● **Material for this task**
_ _ _
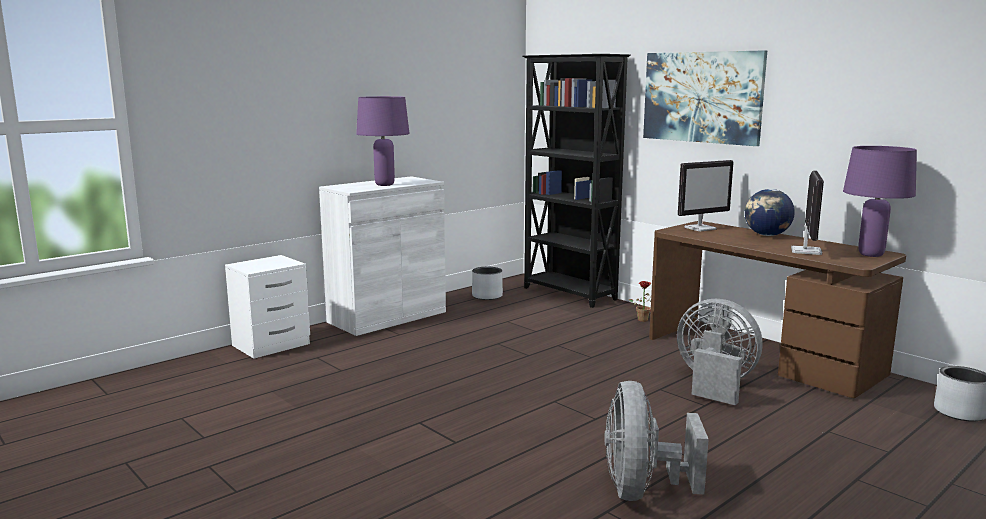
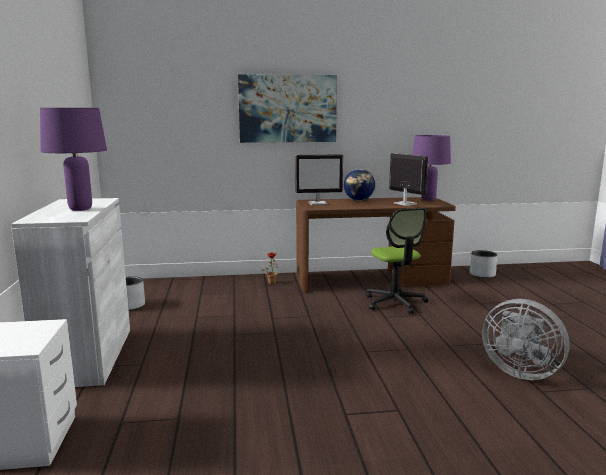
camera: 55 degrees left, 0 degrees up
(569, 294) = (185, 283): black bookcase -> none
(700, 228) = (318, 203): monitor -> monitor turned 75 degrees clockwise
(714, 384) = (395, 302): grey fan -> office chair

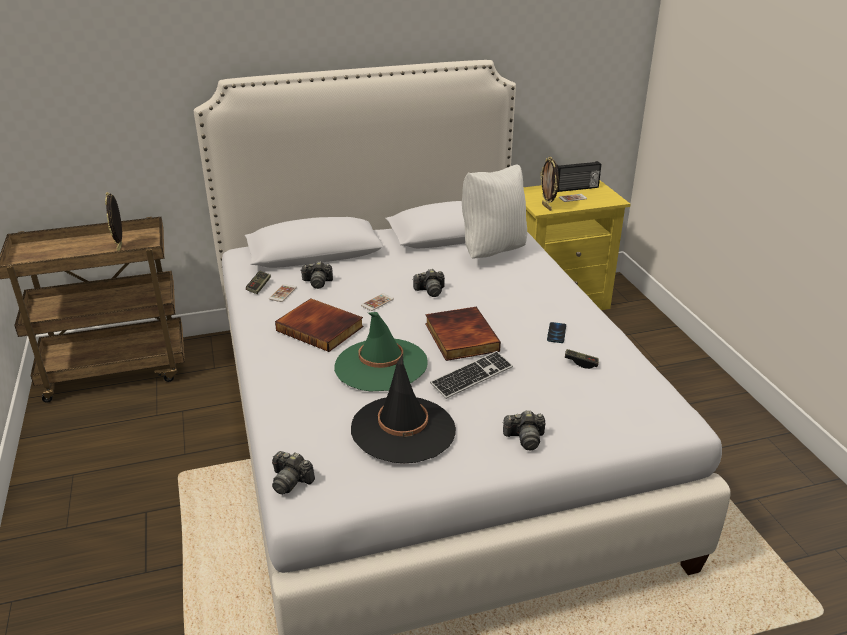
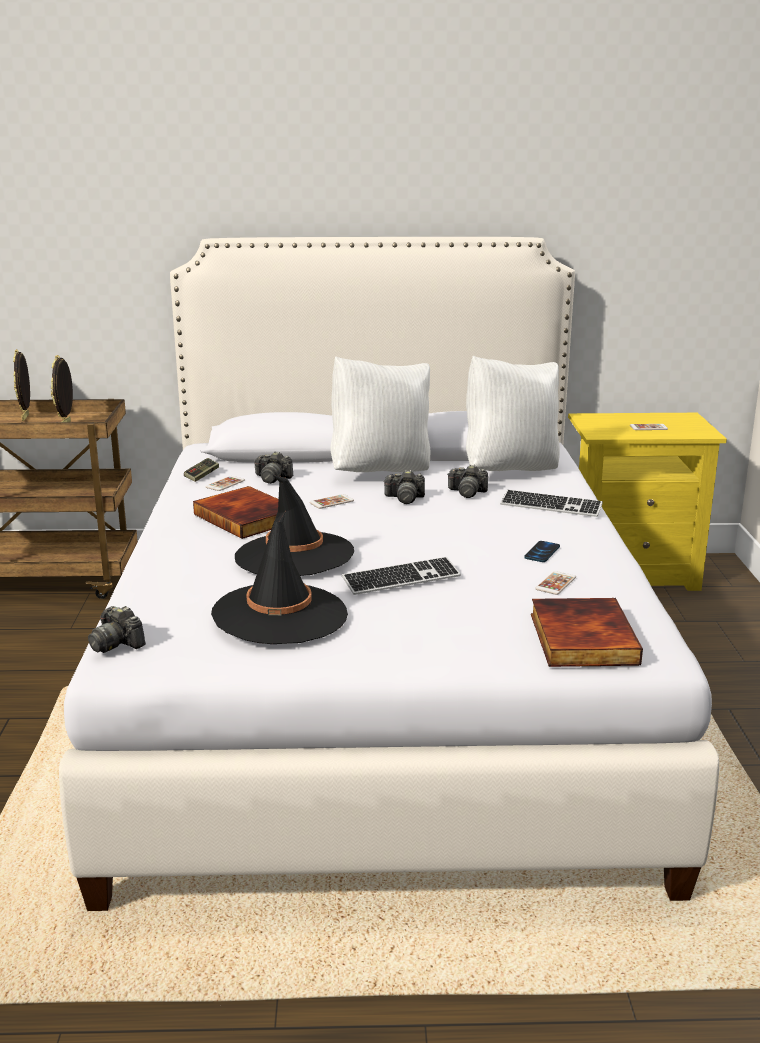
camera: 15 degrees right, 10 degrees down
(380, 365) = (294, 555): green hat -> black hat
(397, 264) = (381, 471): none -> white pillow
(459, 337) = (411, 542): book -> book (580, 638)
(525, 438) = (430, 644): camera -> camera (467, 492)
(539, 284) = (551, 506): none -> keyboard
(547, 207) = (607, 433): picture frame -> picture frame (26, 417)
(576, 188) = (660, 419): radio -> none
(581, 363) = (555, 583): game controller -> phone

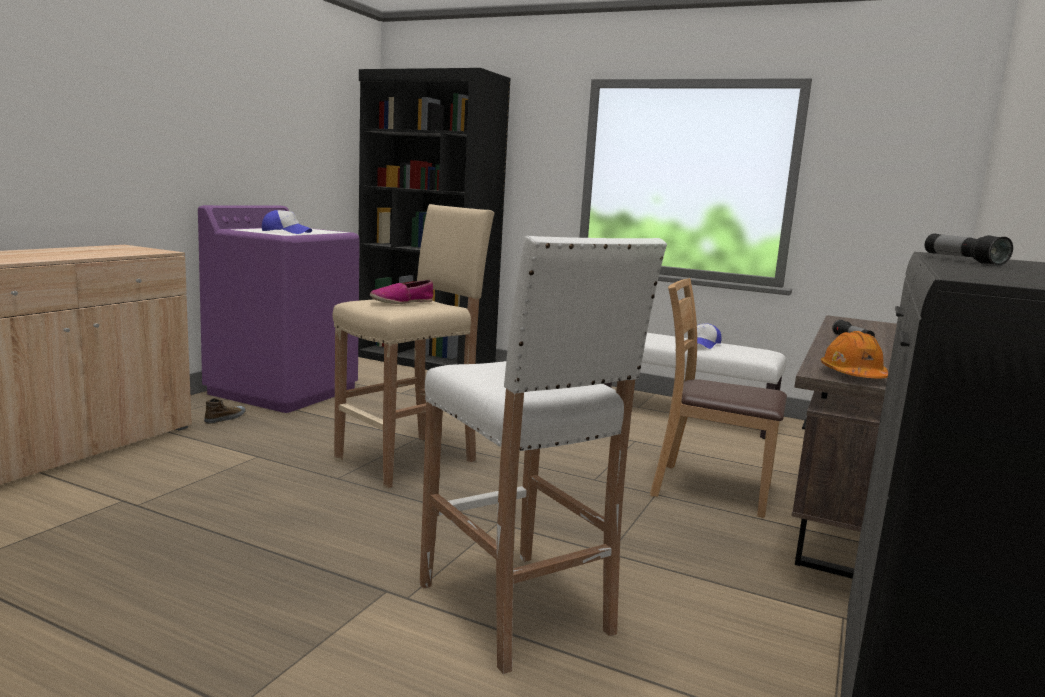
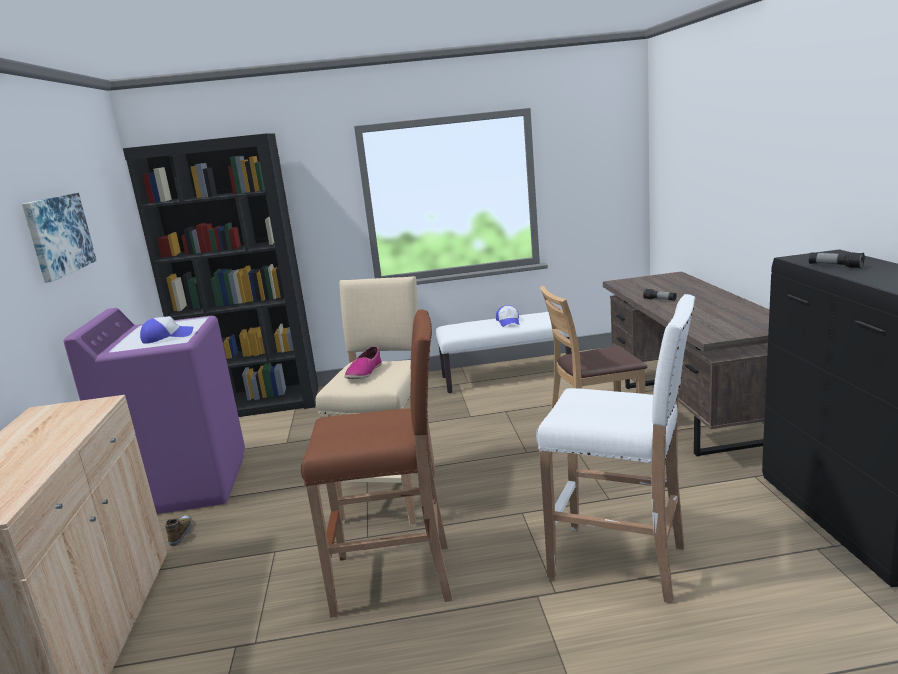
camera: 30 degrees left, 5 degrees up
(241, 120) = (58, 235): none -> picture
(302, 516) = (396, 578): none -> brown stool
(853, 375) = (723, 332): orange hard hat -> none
_ _ _
Your copy should run from the line that has "(576, 188) = (660, 419): radio -> none" through the last line above, exactly, with both ends in and pictures out.

● **Solution for this problem**
(576, 188) = (660, 419): radio -> none
(581, 363) = (555, 583): game controller -> phone

camera: 30 degrees left, 5 degrees up
(241, 120) = (58, 235): none -> picture
(302, 516) = (396, 578): none -> brown stool
(853, 375) = (723, 332): orange hard hat -> none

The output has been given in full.